*Exercise:*
Please give again every entry exactly as it appears, setting aside the pictures.

*Task data:*
------------------------------------------------

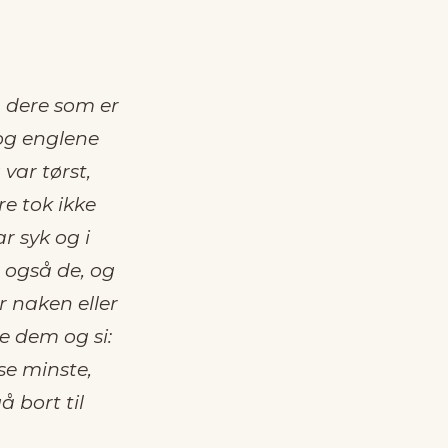
, dere som er
 og englene
var tørst,
e tok ikke
r syk og i
 også de, og
er naken eller
e dem og si:
se minste,
å bort til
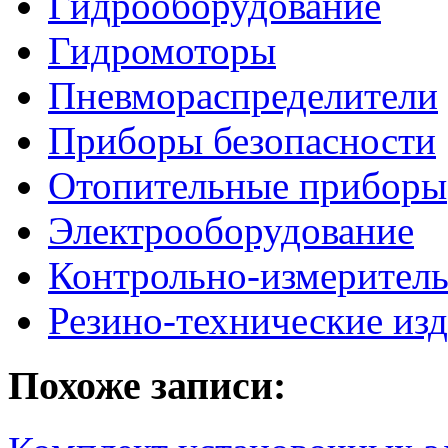
Гидрооборудование
Гидромоторы
Пневмораспределители
Приборы безопасности
Отопительные приборы
Электрооборудование
Контрольно-измерител
Резино-технические из
Похоже записи:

------------------------------------------------

*Response below:*
, dere som er
 og englene
var tørst,
e tok ikke
r syk og i
 også de, og
er naken eller
e dem og si:
se minste,
å bort til
Гидрооборудование
Гидромоторы
Пневмораспределители
Приборы безопасности
Отопительные приборы
Электрооборудование
Контрольно-измерител
Резино-технические из
Похоже записи:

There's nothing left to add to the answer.